Mais elle ne baisse pas les bras et suit Joe Starcks, un beau parleur qui lui conte fleurette. Il l’emmène à Eatonville, la ville des gens de couleur. Joe est ambitieux et débrouillard. Très vite, il s’impose maire de la ville, crée une Poste, un magasin et règne avec Janie sur son empire. La belle et jeune Janie devient la femme la plus convoitée du village.

« Pouvait pas être plus belle à voir et plus majestale que si elle soye reine d’Angleterre »

Pourtant, Janie se sent enfermée dans cette prison dorée. Son seul amusement est d’écouter les parleries des gens du village sur la véranda, de ceux qui pensent parfois être les esclaves de Joe.

« Y voulait juste que je reste m’asseoir là avec mes mains croisées. »

Joe devient vite jaloux, dévalorise sa femme et devient violent.

A sa mort, Janie a presque quatante ans. Et elle se laisse finalement séduire par Tea Cake, jeune homme de vingt-cinq ans.

«  Il ressemblait aux pensées d’amour des femmes. »

Malgré les ragots et la mise en garde de son amie, elle quitte tout pour suivre son jeune amant dans les Everglades.

 « Fut un temps moi j’ai jamais compté d’arriver à rien, Tea Cake, sauf à étre morte de toujours rester tranquille à ma place et me forcer de rire.

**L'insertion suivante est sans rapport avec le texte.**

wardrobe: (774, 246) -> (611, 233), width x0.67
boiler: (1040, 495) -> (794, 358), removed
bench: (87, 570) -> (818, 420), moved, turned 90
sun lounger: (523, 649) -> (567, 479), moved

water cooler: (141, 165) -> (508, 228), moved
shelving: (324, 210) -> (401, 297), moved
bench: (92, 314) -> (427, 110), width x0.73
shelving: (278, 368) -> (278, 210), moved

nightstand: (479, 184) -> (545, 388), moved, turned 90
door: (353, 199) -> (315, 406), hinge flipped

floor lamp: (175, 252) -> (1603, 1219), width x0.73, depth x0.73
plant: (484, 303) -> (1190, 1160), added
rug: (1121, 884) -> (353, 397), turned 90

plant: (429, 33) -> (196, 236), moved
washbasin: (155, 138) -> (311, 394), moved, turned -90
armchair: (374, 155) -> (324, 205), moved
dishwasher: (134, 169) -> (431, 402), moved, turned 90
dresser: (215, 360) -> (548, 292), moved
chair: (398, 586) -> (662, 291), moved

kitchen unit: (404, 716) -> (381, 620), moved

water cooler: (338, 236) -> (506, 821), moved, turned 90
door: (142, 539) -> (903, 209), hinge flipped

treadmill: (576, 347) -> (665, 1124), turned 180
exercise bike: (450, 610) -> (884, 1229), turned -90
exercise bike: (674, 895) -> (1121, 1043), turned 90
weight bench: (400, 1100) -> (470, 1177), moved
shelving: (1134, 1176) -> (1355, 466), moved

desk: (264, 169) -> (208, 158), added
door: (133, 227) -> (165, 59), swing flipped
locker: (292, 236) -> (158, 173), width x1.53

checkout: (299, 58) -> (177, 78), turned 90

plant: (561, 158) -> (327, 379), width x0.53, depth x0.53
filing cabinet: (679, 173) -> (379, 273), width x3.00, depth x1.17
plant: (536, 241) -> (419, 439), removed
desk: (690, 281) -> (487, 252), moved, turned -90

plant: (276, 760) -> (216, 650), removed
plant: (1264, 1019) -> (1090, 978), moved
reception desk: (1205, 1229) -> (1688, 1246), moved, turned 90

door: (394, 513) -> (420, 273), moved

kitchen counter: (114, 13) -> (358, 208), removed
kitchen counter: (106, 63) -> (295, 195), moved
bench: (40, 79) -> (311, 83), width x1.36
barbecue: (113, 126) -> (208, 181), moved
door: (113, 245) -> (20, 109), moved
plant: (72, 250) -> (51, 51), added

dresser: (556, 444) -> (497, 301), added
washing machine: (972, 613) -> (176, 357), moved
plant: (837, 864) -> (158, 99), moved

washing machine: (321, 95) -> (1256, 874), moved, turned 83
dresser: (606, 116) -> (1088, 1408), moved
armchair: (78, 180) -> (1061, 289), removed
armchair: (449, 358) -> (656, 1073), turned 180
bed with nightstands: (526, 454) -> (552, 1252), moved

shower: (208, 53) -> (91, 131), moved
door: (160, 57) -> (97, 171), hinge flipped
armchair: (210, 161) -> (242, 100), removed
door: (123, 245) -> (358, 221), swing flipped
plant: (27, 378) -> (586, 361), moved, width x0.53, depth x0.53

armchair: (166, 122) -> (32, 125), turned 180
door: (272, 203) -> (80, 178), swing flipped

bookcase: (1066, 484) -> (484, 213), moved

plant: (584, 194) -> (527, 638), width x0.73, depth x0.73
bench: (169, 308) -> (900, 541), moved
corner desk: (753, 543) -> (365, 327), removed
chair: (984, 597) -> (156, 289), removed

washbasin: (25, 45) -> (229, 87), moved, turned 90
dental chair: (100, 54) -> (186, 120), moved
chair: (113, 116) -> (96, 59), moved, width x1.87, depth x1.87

Mais toi t’es venu et t’as fait quèque chose de moi. Alors moi chuis bien heureuse de n’importe quelle chose qu’on traverse ensemble. »

L’auteur donne la parole à ses personnages dans leur langage commun ( je n’ose imaginer la complexité du travail de la traductrice). Ce style est particulièrement déstabilisant. Il faut une à deux pages d’adaptation à chaque reprise de lecture. Mais une fois le rythme pris, l’histoire prend le pas sur le langage. Elle en est même subblimée en lui donnant un accent d’authenticité.

Ne vous arrêtez pas à cette originalité car l’histoire de Janie est palpitante. Du romanesque, bien sûr, mais aussi un regard sur le racisme. Celui à l’égard des gens de couleur, bien évidemment de la part des Blancs mais aussi parfois de certains Noirs.

Et surtout une belle héroïne qui ne perd pas de vue cette lueur, cette pierre précieuse qu’il y a en elle et qui souhaite par dessus tout vivre SA vie.